### İncelenen Metin
- - - - - - -
Atatürk’te birleştik. Siz nerelerdesiniz?

Atatürk’te birleştik. Siz nerelerdesiniz?
11 Kasım 2012 23:00

10 Kasım 2012’de T.C’nin Başbakanı Erdoğan, Altın Sultan’ın ülkesi Brunei’ye gitmiş. Brune’i bize 9000 km uzaklıkta. Güneydoğu Asya’da Okyanus’ta Borneo Adası’nda küçücük bir sultanlık. Petrol denizinin üzerinde yüzen bir gemi gibi. Sultanları Hasan El- Bulkiye Muiziddin Va’dullah, 5000 otomobili ile Guinness Rekorlar Kitabına girmiş.

Av.Cemil CAN H&H YORUM

Uçağı altından kaplama, bizim hava sahasında arızalanıp düşsün diye, duacıymış bütün ülkeler!.. Erdoğan, 10 Kasım’dan bir gün önce, Sultan’ın kulağına eğilip, kendini ülkesinde davet ettirmiş. Türkiye tarihinde bu bir ilkmiş!..  Gazetecinin biri Brunei’de Başbakan’a:”Sultan mı davet etti sizi?” diye sormuş. Başbakan boşta bulunup yanıt vermiş: ”Yok. Kendisini görünce ne zaman döneceğini sordum. Cuma deyince, aynı gün geleyim mi dedim. Bir gün kalıp dönüyoruz” demiş…
 
Bu sene, 10 Kasım için Erdoğan’ı Brunei Sultanı kurtarmış. Bakalım bundan sonra kim kurtaracak onu. Zira bundan böyle Türkiye’de her gün 10 Kasım’dır! İleride bir gün kaçacağı ülke zaten bir Sultanlık olacak. Oraya kadar hazır gitmişken,  geriye dönmese kendisi için daha iyi olacak!.. Erdoğan, Anıtkabir’e doğru koşan milyonlardan acaba neden kaçmış? Ne yazık ki, o milyonların arasında Kılıçdaroğlu ile Bahçeli de yoktu!.. Hadi diyelim ki, Erdoğan Atatürk’ü sevmiyordu, peki ötekilerin Atatürk’le derdi nedir?.. Resmi töreni zor bitirip, ikisi de bir yerlere sıvışmışlar!.. Bahçeli’ye son kurultayda rakip çıkartan ülkücülerin önemli bir kısmı oradaydı. Onlar için “fitneci” (1) diyen Bahçeli, sanırım tepkilerden çekinmiş olmalı!.. Halkın partisinin genel başkanı Kılıçdaroğlu ise, halkın arasına girmemekte son derece kararlıdır!..  Atatürk’ün koltuğunda oturan biri, onu anma toplantısına güya toplantı yasaklanırsa, gelecekmiş! Geçiniz efendim, geçiniz!..  Son devirdiğin çamdan sonra, Atatürkçülerin arasında dolaşmanız biraz cesaret ister!..
- - - - - - -
### Kayıtlı Veriler
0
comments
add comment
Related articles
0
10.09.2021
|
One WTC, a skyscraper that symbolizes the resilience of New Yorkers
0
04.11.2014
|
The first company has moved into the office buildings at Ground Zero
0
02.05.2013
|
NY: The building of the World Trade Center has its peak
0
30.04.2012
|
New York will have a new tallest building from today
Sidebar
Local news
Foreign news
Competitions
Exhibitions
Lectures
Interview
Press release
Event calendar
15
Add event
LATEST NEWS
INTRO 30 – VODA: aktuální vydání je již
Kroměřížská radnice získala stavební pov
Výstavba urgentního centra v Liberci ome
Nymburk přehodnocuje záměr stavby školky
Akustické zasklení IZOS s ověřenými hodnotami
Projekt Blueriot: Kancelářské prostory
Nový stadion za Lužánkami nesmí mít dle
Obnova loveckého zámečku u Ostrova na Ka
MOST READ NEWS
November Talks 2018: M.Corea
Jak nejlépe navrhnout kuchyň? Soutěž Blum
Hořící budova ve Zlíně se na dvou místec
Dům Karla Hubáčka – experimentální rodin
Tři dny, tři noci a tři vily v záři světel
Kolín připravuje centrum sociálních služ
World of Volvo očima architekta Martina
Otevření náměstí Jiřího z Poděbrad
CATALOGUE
- - - - - - -
### Okuduğunu Uygula
- A) Brunei ziyareti yazısına göre şu soruları yanıtlayın:
(i) Brunei Sultanı kaç otomobille Guinness Rekorlar Kitabı'na girmiş?
(ii) Erdoğan ne zaman döneceğini sorduğunda Sultan hangi günü söylemiş?
(iii) Bahçeli, son kurultayda kendisine rakip çıkaran ülkücüler için hangi sözü kullanmış?
- B) Erdoğan'ın Brunei ziyaretini ve 10 Kasım anmasını ele alan yazıyı son cümlesinden sonra sürdürün.

### Görev Yanıtları
- A)
(i) 5000 otomobille.
(ii) Cuma.
(iii) "Fitneci".

- B)
Hazır söz kendiliğinden buraya kadar gelmişken, o konuda da bir kaç söz söyleyelim. Kılıçdaroğlu, geçen Salı günü yapılan grup toplantısında söylediği sözlerden, bugün utanıyorsa çok iyi bir yoldadır. Ama öyle değil de, ulusalcıları “geri zekalı” ve “kafasız” bulan (2) Hüseyin Aygün ile aynı görüşteyse ve bu nedenle aramıza katılmadıysa o zaman başka!.. Hüseyin Aygün’ün, CHP çizgisiyle uyuşmayan bütün söylemlerinin arkasında durmakla, böyle bir kanının oluşmasına Kılıçdaroğlu sebebiyet vermiştir!.. “Tavuk mu yumurtadan çıkar, yumurta mı tavuktan?” diye sorduktan sonra, kendini “horoz” yerine koyarak, o sinkaflı (3) kelimenin yerine “söyler geçerim” demesi ile içine düşülen bu durum kurtarılamaz. Kaldırım seviyesinin bile altına düşüldüğünü herkes kabul ediyor!..   
 
Hey! Siz grup toplantılarının değişmez elemanları; siz kadrolu Kılıçdaroğlu alkışlayıcıları, genel başkanlık yalakaları!.. Size de yazıklar olsun! Çıkartıp atın, cebinizdeki o CHP kimlik kartlarını. Bu bayağı sözleri bile çılgınlar gibi alkışladınız, utanmaz herifler!..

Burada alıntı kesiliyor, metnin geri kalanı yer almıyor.